Scientists have discovered the neural basis of REM sleep, a dream-like state of the brain in which the eyes are the only part of the body that is actively moving. When this circuit in the upper brainstem was triggered in mice, the researchers were able to put the animals into REM (rapid eye movement) sleep even though they were initially awake. If the results generalize to humans, we will be one step closer to understanding the biology of sleep and why it can go wrong.

This information could even help us better manipulate REM sleep in people with sleep apnea, narcolepsy, frequent disturbing nightmares, or REM sleep disorders that cause people to reenact their dreams with sounds like movement or sleep talking. REM sleep is shrouded in mystery, and research is complicated by the fact that scientists still don’t know where the REM sleep control center is located in the brain or whether such a center even exists.

For decades, some researchers have suspected that neurons in the mammalian brainstem play a critical role in the onset of REM. For example, if the brainstem in cats is cut off from the image, it is not possible to create correct REM sleep and the animals begin to reproduce their dreams. REM sleep may be similarly disrupted in people with known brainstem degeneration, similar to that seen in Parkinson’s disease.

Over the years, further experiments in rodents found evidence that the pons, at the top of the brainstem, is the “control center” for the loss of normal muscle tension that limits movement during REM sleep. But because the neurons that support wakefulness in this part of the brain are mixed with those that support sleep, it has been difficult to pinpoint the pathways responsible for this important stage of sleep.

Neuroscientist Mitsuaki Kashiwagi of the University of Tsukuba and the University of Tokyo led a team in Japan and France to a cluster of REM-related neurons in the dorsal part of the pons. In mice, these neurons express corticotropin-releasing hormone-binding protein, so they are called Crhbp+ neurons.

These cells extend from the pons to the neurons in the medulla oblongata region, located just below the brainstem. Because they express nitric oxide synthase 1, they are called Nos1+ neurons. NOs1+ neurons then reconnect to Crhbp+ neurons as well as forebrain neurons.

Kasivaghi and colleagues say that this cycle from the pons to the medulla and back may function as the main circuit of REM sleep. When the team removed the bridge neurons from the positive feedback loop, the mice experienced reduced sleep and impaired muscle relaxation during REM sleep.
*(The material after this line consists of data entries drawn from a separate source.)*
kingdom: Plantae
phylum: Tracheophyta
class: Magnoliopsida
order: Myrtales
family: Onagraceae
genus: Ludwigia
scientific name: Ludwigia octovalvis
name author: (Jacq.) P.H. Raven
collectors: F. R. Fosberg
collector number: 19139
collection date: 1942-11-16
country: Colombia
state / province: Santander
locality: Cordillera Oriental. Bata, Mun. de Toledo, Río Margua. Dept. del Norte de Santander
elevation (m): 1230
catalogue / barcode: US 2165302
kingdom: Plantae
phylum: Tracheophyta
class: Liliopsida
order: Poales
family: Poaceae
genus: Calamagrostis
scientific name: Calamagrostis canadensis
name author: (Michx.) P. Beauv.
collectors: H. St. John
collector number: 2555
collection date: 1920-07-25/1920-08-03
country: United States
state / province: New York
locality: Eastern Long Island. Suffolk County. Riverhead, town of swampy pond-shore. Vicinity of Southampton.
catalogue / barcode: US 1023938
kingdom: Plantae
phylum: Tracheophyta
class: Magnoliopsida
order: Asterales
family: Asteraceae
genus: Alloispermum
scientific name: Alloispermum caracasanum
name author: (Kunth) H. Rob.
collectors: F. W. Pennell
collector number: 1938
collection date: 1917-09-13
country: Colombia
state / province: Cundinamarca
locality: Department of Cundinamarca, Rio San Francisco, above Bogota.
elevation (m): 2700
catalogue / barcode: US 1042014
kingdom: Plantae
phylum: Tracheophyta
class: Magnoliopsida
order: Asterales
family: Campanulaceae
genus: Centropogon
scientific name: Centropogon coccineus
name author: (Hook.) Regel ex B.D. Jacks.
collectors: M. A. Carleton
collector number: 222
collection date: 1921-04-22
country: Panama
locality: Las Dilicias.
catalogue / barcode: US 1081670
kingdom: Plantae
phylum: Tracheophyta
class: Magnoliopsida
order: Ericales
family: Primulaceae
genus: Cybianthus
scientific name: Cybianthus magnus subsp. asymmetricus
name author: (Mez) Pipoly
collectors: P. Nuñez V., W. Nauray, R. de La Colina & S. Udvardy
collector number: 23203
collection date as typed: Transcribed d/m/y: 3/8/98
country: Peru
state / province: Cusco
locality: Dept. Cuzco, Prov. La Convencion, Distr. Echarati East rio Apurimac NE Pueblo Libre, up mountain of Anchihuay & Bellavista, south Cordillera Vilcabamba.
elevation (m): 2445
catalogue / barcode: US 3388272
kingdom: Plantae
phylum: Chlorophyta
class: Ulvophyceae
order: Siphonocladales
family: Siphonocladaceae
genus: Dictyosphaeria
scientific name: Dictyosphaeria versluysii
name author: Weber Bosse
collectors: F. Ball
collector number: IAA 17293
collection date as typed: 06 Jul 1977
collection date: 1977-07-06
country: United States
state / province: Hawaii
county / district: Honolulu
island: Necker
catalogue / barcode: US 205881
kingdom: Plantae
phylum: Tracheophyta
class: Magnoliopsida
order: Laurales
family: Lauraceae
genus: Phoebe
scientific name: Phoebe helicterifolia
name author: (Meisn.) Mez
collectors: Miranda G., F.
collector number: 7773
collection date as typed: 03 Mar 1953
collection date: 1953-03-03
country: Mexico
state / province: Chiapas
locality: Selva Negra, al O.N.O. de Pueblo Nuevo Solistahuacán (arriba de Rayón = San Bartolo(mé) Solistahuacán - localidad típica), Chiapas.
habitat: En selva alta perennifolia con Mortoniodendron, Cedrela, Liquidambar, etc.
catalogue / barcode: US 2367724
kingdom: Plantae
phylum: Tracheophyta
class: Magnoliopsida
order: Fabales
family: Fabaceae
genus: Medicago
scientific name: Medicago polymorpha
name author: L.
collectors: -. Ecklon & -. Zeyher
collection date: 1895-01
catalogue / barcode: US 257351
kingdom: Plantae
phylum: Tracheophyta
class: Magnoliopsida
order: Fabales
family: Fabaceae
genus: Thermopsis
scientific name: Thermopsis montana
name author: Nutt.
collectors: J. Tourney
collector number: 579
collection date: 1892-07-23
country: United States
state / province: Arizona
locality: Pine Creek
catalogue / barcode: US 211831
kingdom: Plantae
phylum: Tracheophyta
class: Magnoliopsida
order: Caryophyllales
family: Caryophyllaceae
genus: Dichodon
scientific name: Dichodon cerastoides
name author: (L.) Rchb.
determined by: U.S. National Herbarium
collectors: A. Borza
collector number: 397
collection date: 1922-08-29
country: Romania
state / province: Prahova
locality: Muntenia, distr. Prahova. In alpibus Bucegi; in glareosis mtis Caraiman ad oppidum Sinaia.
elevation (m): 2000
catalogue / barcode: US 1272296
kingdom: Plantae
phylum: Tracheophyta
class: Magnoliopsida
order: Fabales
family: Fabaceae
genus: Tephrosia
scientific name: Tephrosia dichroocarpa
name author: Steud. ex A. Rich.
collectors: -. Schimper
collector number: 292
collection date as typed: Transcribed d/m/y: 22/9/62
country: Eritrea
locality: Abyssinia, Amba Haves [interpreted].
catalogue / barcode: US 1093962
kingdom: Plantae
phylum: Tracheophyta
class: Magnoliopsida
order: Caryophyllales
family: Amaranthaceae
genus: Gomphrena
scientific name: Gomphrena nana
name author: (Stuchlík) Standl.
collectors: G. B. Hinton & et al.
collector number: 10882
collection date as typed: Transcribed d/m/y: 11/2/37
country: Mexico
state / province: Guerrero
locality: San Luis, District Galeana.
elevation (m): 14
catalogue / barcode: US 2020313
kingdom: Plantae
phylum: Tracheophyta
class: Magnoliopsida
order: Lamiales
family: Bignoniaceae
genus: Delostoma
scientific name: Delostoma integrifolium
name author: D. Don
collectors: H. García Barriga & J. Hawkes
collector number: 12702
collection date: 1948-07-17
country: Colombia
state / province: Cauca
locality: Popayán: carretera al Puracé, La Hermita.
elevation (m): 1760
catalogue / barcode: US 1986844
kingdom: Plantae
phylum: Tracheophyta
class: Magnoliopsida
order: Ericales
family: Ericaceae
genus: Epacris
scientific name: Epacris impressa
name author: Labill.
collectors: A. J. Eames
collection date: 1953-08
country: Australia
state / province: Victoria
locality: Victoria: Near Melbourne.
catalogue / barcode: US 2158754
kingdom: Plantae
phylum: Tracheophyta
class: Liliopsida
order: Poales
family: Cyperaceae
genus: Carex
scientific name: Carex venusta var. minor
However, when pontine neurons projecting to the medulla were activated, mice entered REM sleep more quickly, and the number and duration of REM sleep episodes during sleep increased at the expense of wakefulness. Nos1+ neurons in the medulla contributed strongly to REMS by projecting to various regions involved in REM activity.

In fact, activation of these neurons in mice caused a direct transition from wakefulness to REM sleep. Even when non-REM sleep first occurred, it was very short and the mice entered REM sleep more quickly. Neurons projecting into the forebrain appear to inhibit wakefulness.

Narcolepsy patients are known to go directly from wakefulness to REM sleep, but this jump is very unusual.

“Having identified Crhbp as a marker for sleep-regulating neurons, we tested whether these neurons were affected in Parkinson’s patients with REMS behavior disorder,” the authors explain.

The team found, of course, that Crhbp-immunoreactive neurons were significantly reduced in this cohort; this “provides insight into the mechanisms underlying the sleep deficits that characterize this disease.” In a mouse model of Parkinson’s disease, researchers showed that activation of Crhbp+ neurons in the pons could reverse the observed sleep disturbances.

Kasivaghi and colleagues say the next step is to record the activity of these neurons at single-cell resolution to understand what they actually do and why. The study was published on: Cell.